Oracle Database has a feature which allows it to query millions of rows in parallel while executing a join which has a big fanout. How important is it that a database server has a lot of intra-query concurrency? Does it still make a lot of sense to run an analytical query in parallel threads, on a single machine?
While at Percona Live, there was a lot of talk about the future of MySQL, and some even mentioned this as being part of the future.
The reason for intra-query parallelism has always been to fill up the pipeline to disk with lots of parallel queries. Indeed, this pipe is thick and long - and if used, it’d better produce a lot of data at once. Efficiency of CPU utilization is sacrificed to achieve efficiency of a rotating disk drive.
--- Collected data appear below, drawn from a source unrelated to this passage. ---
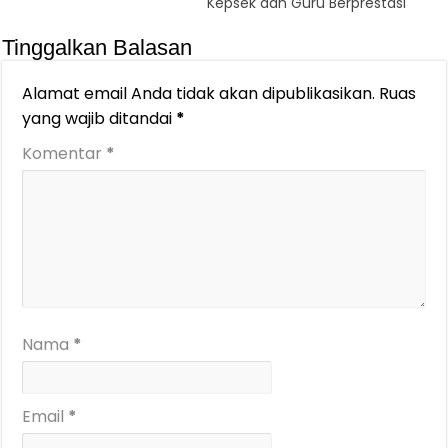
Kepsek dan Guru Berprestasi
Tinggalkan Balasan
Alamat email Anda tidak akan dipublikasikan.
Ruas
yang wajib ditandai
*
Komentar
*
Nama
*
Email
*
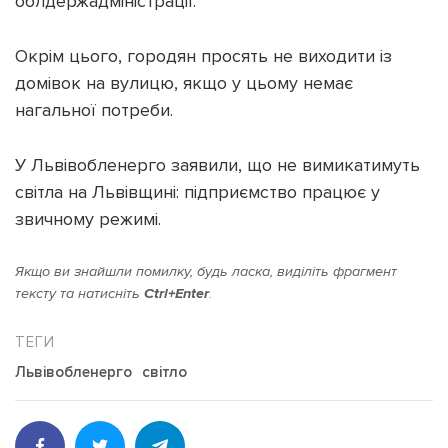
облдержадміністрації.
Окрім цього, городян просять не виходити із
домівок на вулицю, якщо у цьому немає
нагальної потреби.
Підтримати dyvys.info
У Львівобленерго заявили, що не вимикатимуть
світла на Львівщині: підприємство працює у
звичному режимі.
Якщо ви знайшли помилку, будь ласка, виділіть фрагмент
тексту та натисніть
Ctrl+Enter
.
Львівобленерго
світло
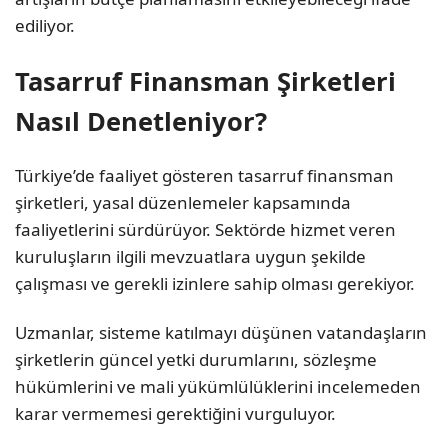
ediliyor.
Tasarruf Finansman Şirketleri
Nasıl Denetleniyor?
Türkiye’de faaliyet gösteren tasarruf finansman
şirketleri, yasal düzenlemeler kapsamında
faaliyetlerini sürdürüyor. Sektörde hizmet veren
kuruluşların ilgili mevzuatlara uygun şekilde
çalışması ve gerekli izinlere sahip olması gerekiyor.
Uzmanlar, sisteme katılmayı düşünen vatandaşların
şirketlerin güncel yetki durumlarını, sözleşme
hükümlerini ve mali yükümlülüklerini incelemeden
karar vermemesi gerektiğini vurguluyor.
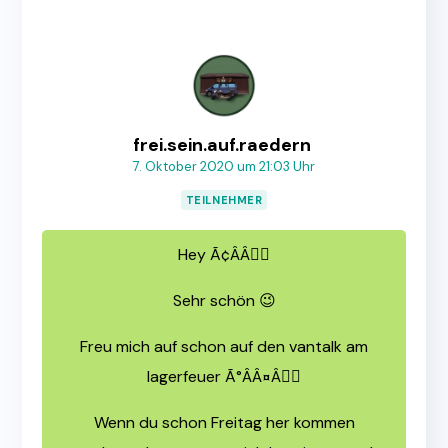
frei.sein.auf.raedern
7. Oktober 2020 um 21:03 Uhr
TEILNEHMER
Hey Ã¢ÂÂ🏼
Sehr schön 😉
Freu mich auf schon auf den vantalk am
lagerfeuer Ã°ÂÂ¤Â🏼
Wenn du schon Freitag her kommen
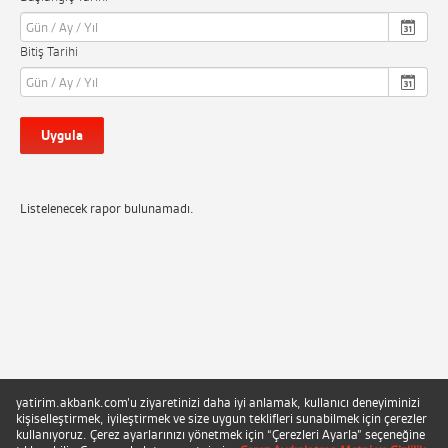
Bitiş Tarihi
Uygula
Listelenecek rapor bulunamadı.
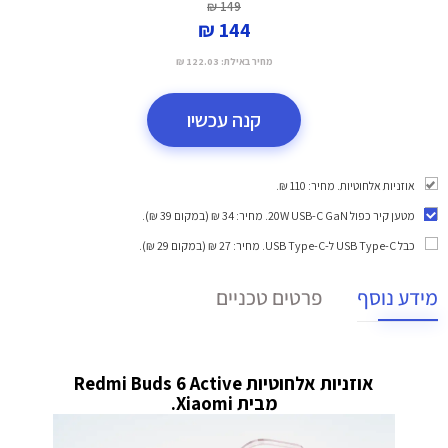
149 ₪
144 ₪
מחיר באילת:
122.03 ₪
קנה עכשיו
אוזניות אלחוטיות. מחיר: 110 ₪.
מטען קיר כפול 20W USB-C GaN
. מחיר: 34 ₪ (במקום 39 ₪).
כבל USB Type-C ל-USB Type-C
. מחיר: 27 ₪ (במקום 29 ₪).
מידע נוסף
פרטים טכניים
אוזניות אלחוטיות Redmi Buds 6 Active
מבית Xiaomi.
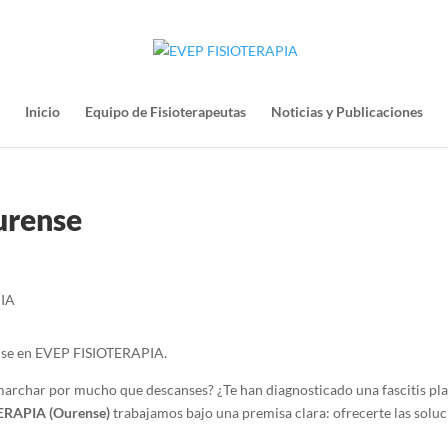
Inicio
Equipo de Fisioterapeutas
Noticias y Publicaciones
urense
nse en EVEP FISIOTERAPIA.
marchar por mucho que descanses? ¿Te han diagnosticado una fascitis pla
ERAPIA (Ourense)
trabajamos bajo una premisa clara: ofrecerte las soluci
Yet in DaaS world this all fails to make sense to me. In a cloud, one execution unit is not one CPU, but one instance, and one database instance equals to a cluster of virtual machines. Map/Reduce was only the first sign of the change - it is stupid, indeed, but network is faster than disk, and if a query needs to inspect a million of rows, they’d better be on thousands of disks, not on a single one.
It’s funny how MySQL technology is steadily pulled up-market. I haven’t seen a single project use MySQL Stored Procedures, which were created for SAP R/3 integration, in applications they were created for. Perhaps, when parallel query in MySQL is ready, it also will be used for something completely different.
Meanwhile, I think the task of coming up with an efficient join algorithm to run across sharded data is more in line with the way hardware is going to look like in the future. Sharding is done best when not done at all. But so is concurrency.